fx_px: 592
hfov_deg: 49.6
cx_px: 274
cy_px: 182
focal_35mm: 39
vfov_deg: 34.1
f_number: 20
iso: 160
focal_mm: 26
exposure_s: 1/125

────────────────────

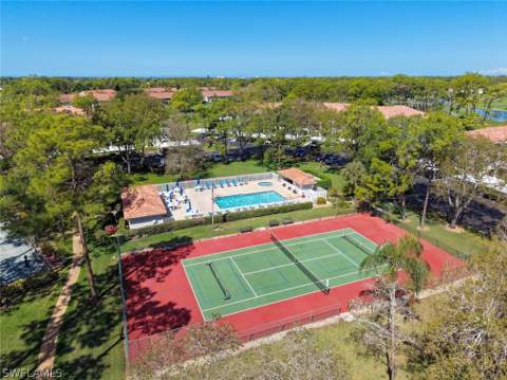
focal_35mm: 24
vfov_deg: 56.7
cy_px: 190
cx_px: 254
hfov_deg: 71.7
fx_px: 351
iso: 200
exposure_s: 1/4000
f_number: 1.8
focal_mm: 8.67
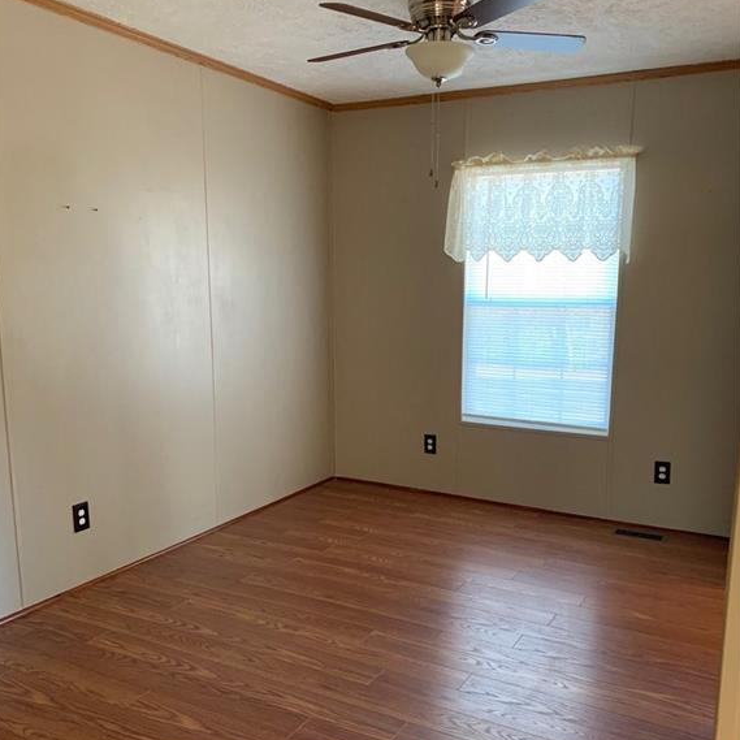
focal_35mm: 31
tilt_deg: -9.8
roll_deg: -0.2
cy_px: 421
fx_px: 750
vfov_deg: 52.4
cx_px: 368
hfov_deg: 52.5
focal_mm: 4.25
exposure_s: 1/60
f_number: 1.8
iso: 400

────────────────────

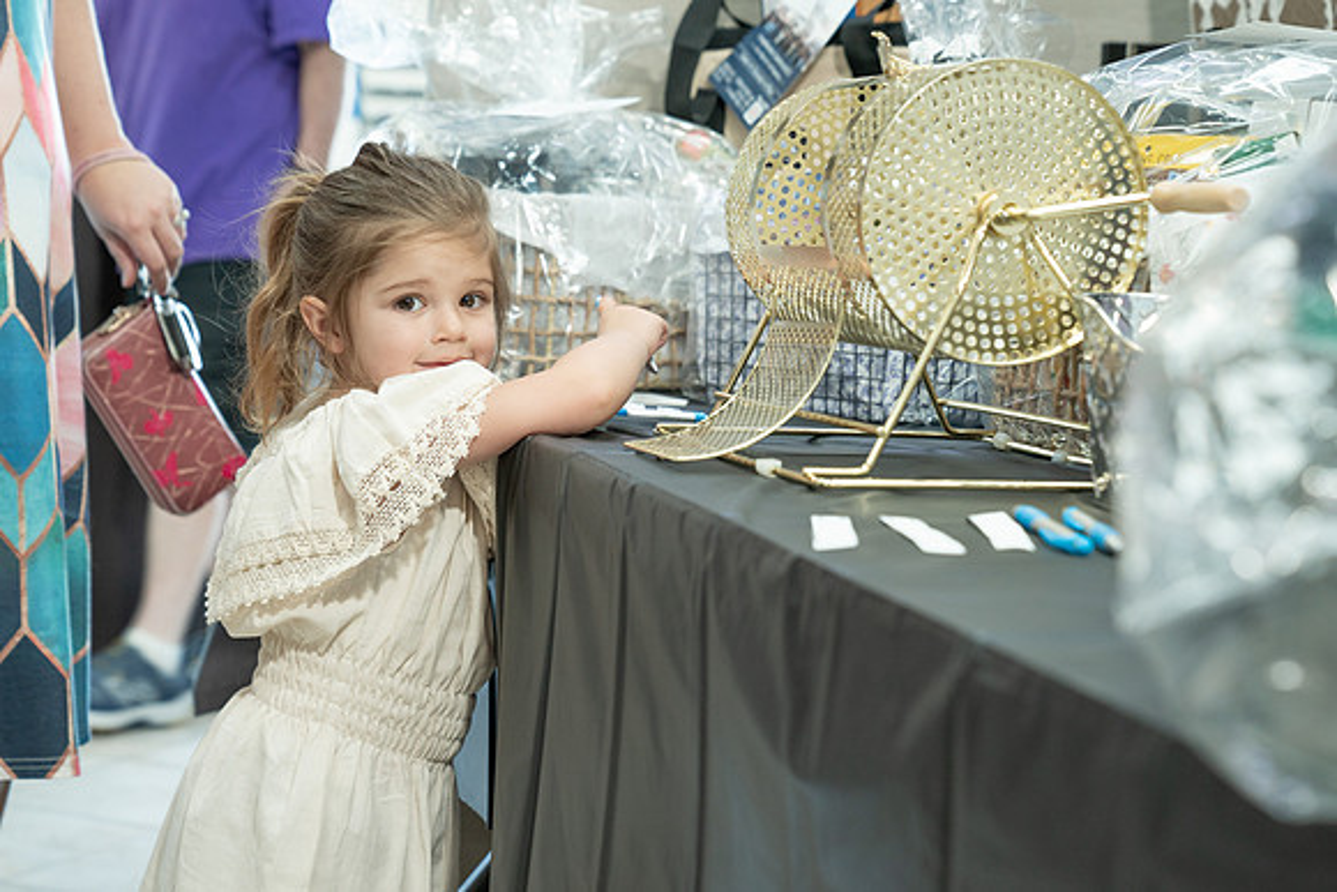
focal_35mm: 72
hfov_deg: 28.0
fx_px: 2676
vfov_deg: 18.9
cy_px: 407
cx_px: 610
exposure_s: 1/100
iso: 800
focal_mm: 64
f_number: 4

────────────────────

■ **REQUIRED ACTION**:
Please write out, exactly as they appear above, only the lines in the stretch from the line with "hfov_deg: 28.0" through the line with "f_number: 4".

■ **RESULT OF THE EXERCISE**:
hfov_deg: 28.0
fx_px: 2676
vfov_deg: 18.9
cy_px: 407
cx_px: 610
exposure_s: 1/100
iso: 800
focal_mm: 64
f_number: 4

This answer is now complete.